#### What to work on:
Render the listing from its start through the line containing "STAY CONNECTED" as a Markdown table with the columns Row and Line, one numbered row per line, skipping blank lines. Leave the pictures out.
* * *
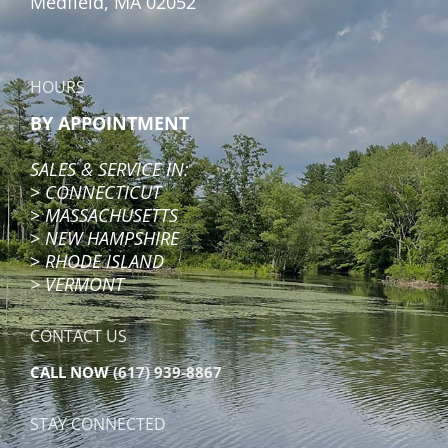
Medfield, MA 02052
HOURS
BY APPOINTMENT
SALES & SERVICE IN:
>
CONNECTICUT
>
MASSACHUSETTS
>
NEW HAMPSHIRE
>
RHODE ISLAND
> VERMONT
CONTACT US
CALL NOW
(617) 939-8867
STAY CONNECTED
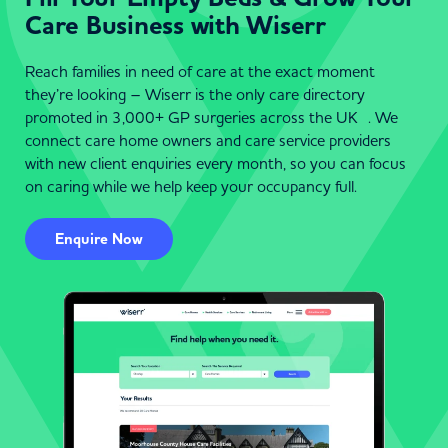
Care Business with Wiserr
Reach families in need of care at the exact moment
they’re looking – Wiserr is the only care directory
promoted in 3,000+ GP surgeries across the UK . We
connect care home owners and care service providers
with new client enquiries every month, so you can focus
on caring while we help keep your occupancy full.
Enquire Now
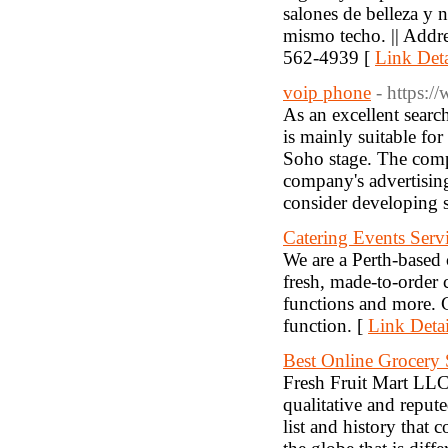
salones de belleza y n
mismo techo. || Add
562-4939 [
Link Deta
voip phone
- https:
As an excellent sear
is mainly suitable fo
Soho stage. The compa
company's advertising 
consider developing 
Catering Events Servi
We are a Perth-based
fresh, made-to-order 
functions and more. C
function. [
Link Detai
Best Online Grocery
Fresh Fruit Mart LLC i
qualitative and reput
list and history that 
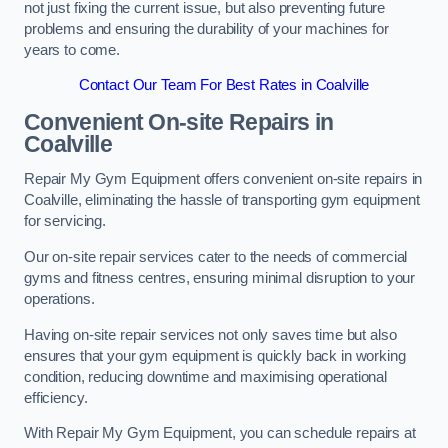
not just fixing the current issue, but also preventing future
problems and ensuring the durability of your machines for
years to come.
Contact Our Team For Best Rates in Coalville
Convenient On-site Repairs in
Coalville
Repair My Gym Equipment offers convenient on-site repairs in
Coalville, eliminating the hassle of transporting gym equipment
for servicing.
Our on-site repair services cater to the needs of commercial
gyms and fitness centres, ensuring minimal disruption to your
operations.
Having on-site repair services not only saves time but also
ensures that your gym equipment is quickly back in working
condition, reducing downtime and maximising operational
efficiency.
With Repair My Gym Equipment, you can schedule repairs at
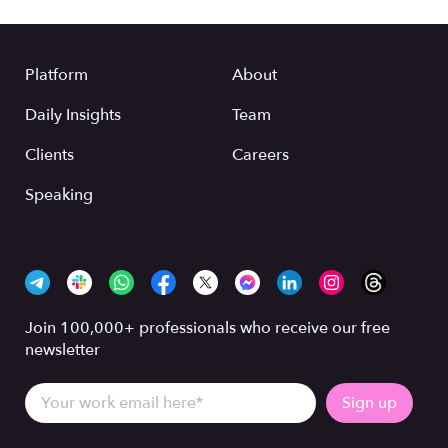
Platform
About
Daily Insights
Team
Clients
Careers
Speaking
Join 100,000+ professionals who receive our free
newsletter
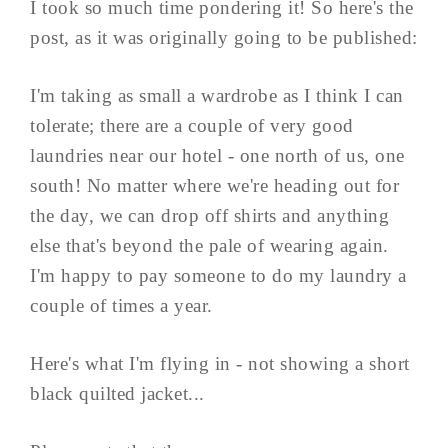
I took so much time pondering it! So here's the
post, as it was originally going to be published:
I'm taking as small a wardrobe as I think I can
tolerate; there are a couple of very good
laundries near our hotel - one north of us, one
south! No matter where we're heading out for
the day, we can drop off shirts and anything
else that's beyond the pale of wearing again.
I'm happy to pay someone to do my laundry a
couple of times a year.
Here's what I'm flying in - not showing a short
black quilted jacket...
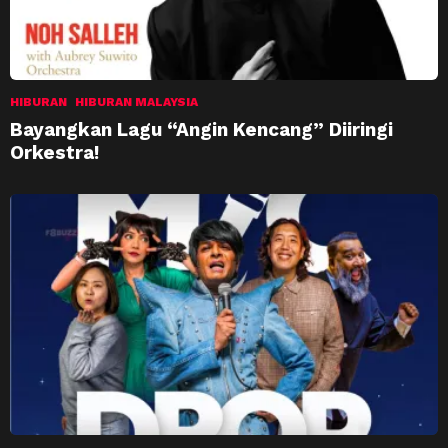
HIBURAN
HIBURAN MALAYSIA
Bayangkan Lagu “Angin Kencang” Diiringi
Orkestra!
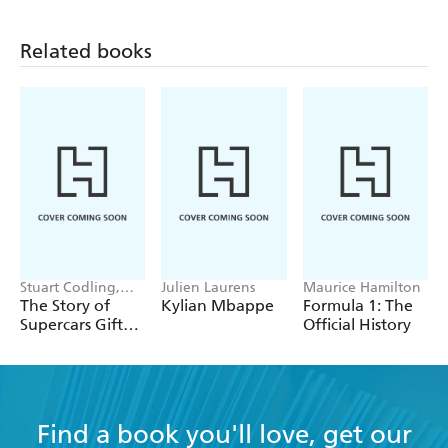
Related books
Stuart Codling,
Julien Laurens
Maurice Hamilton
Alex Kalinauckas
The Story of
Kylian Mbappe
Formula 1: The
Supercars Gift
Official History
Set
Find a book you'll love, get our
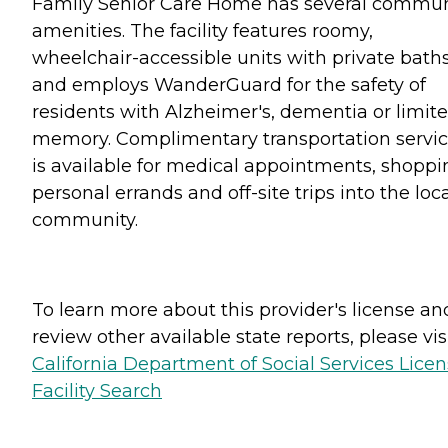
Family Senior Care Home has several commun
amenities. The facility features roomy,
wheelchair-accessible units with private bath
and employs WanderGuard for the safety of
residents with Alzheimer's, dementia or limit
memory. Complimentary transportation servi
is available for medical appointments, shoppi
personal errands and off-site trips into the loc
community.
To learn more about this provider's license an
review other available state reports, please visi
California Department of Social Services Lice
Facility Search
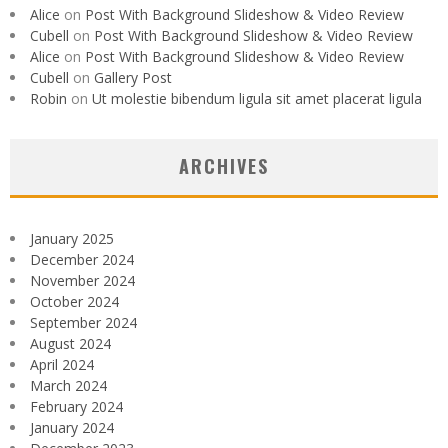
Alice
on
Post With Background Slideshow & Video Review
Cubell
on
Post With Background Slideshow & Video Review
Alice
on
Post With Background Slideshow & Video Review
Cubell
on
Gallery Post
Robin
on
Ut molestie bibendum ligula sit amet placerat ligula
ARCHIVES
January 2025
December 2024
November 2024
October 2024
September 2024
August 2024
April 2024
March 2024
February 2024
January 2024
* * *
#### Result:
| Row | Line |
|---|---|
| 1 | Medfield, MA 02052 |
| 2 | HOURS |
| 3 | BY APPOINTMENT |
| 4 | SALES & SERVICE IN: |
| 5 | > |
| 6 | CONNECTICUT |
| 7 | > |
| 8 | MASSACHUSETTS |
| 9 | > |
| 10 | NEW HAMPSHIRE |
| 11 | > |
| 12 | RHODE ISLAND |
| 13 | > VERMONT |
| 14 | CONTACT US |
| 15 | CALL NOW |
| 16 | (617) 939-8867 |
| 17 | STAY CONNECTED |